Saved entries:
---------------

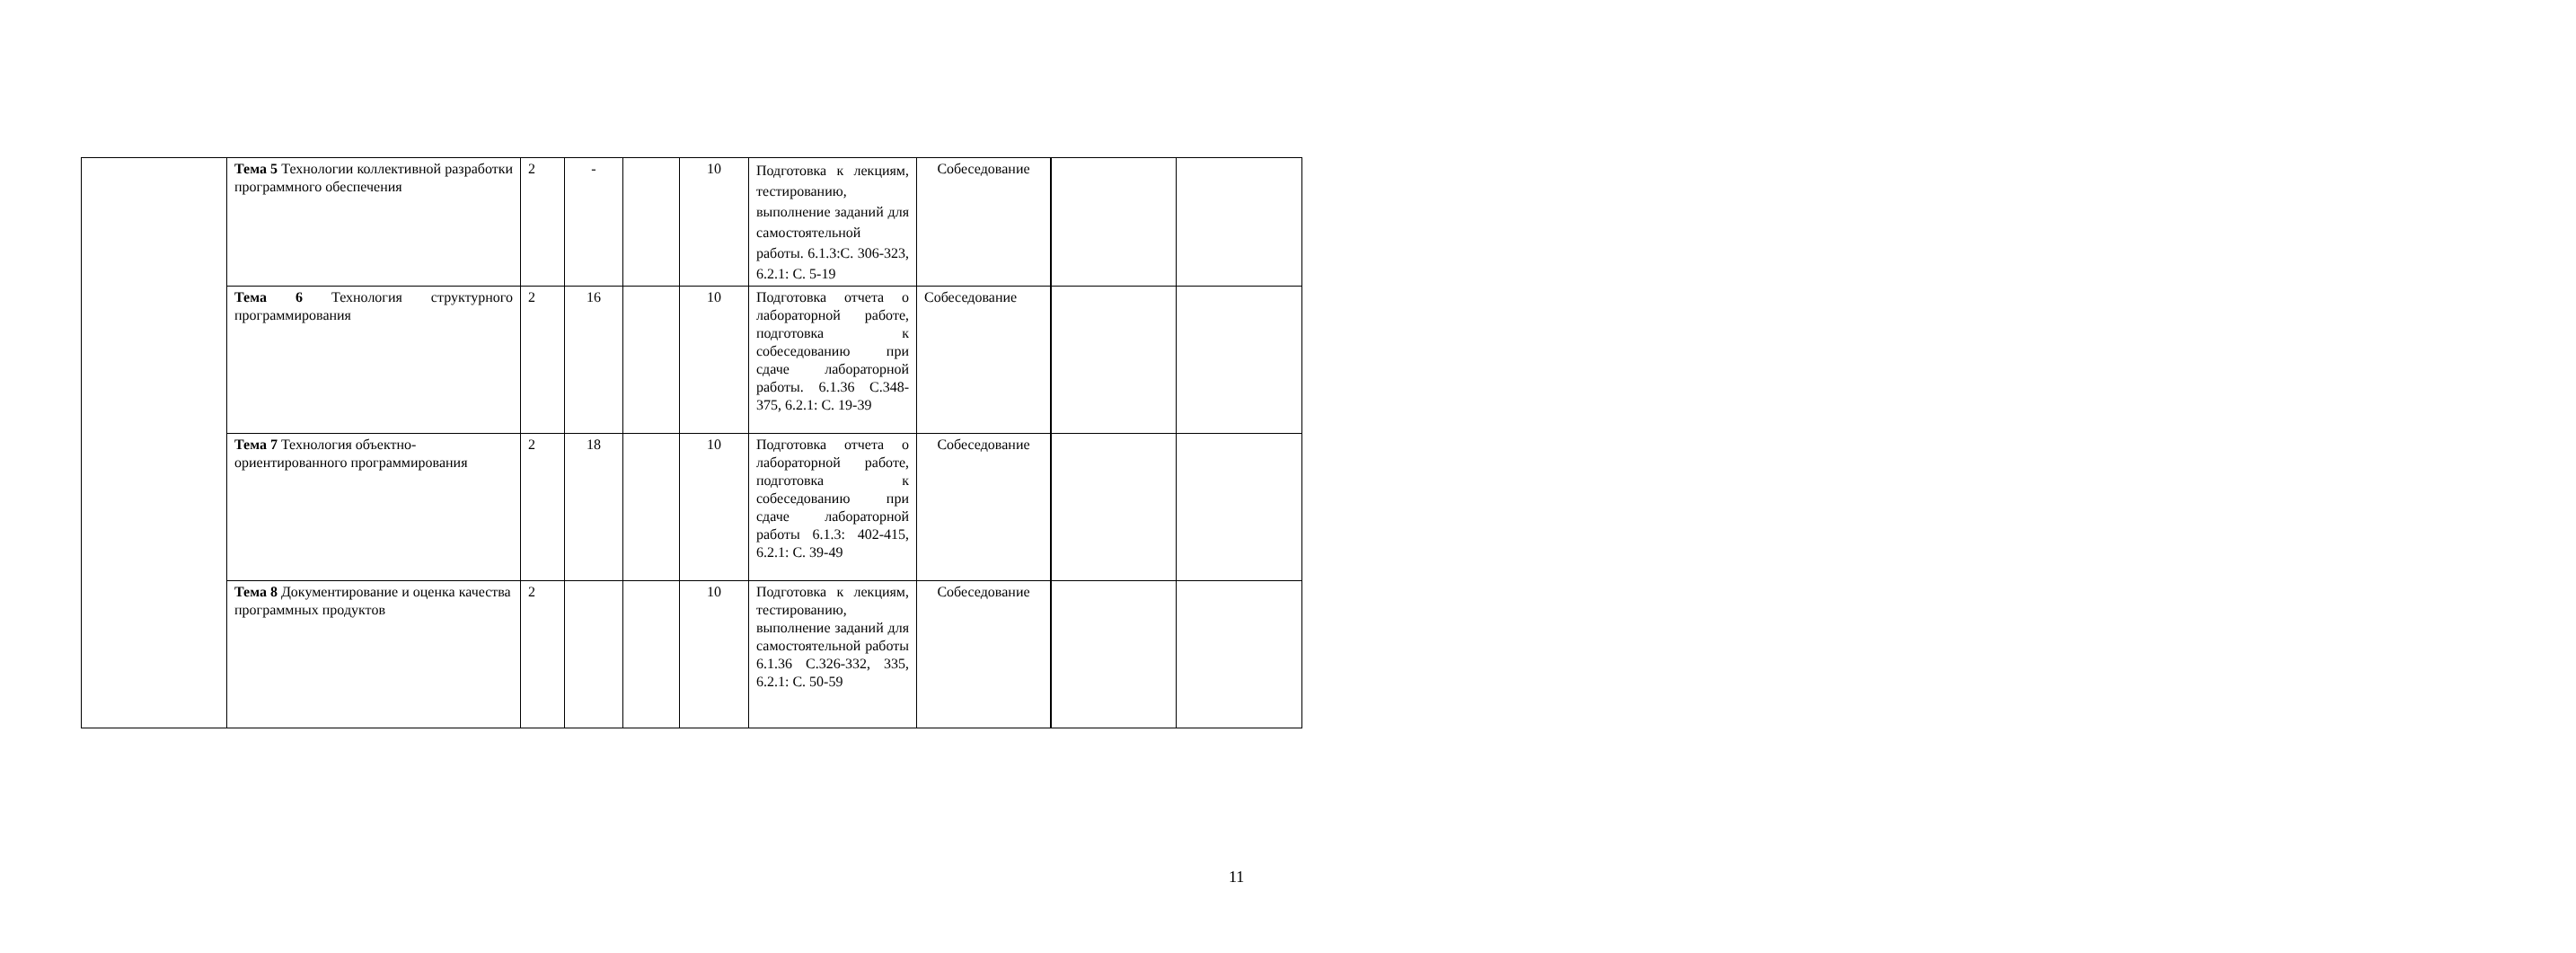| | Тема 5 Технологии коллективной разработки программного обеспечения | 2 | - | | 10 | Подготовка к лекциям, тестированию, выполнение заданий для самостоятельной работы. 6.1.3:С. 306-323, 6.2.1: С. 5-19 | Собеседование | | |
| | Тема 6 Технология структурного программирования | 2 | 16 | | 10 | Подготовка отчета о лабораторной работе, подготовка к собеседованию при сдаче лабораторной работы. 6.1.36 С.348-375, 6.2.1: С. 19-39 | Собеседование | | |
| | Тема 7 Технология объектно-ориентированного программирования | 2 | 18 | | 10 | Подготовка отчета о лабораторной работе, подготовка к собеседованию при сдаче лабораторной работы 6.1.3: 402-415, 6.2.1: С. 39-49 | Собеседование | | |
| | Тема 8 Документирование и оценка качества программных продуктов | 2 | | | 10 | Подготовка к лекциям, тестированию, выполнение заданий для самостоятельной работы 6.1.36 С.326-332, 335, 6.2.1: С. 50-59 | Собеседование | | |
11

---------------

GOAL OF THE EXERCISE:
Which lines above include "работе"? Show each of them by copying it.

OUTPUT OF THE EXERCISE:
| | Тема 6 Технология структурного программирования | 2 | 16 | | 10 | Подготовка отчета о лабораторной работе, подготовка к собеседованию при сдаче лабораторной работы. 6.1.36 С.348-375, 6.2.1: С. 19-39 | Собеседование | | |
| | Тема 7 Технология объектно-ориентированного программирования | 2 | 18 | | 10 | Подготовка отчета о лабораторной работе, подготовка к собеседованию при сдаче лабораторной работы 6.1.3: 402-415, 6.2.1: С. 39-49 | Собеседование | | |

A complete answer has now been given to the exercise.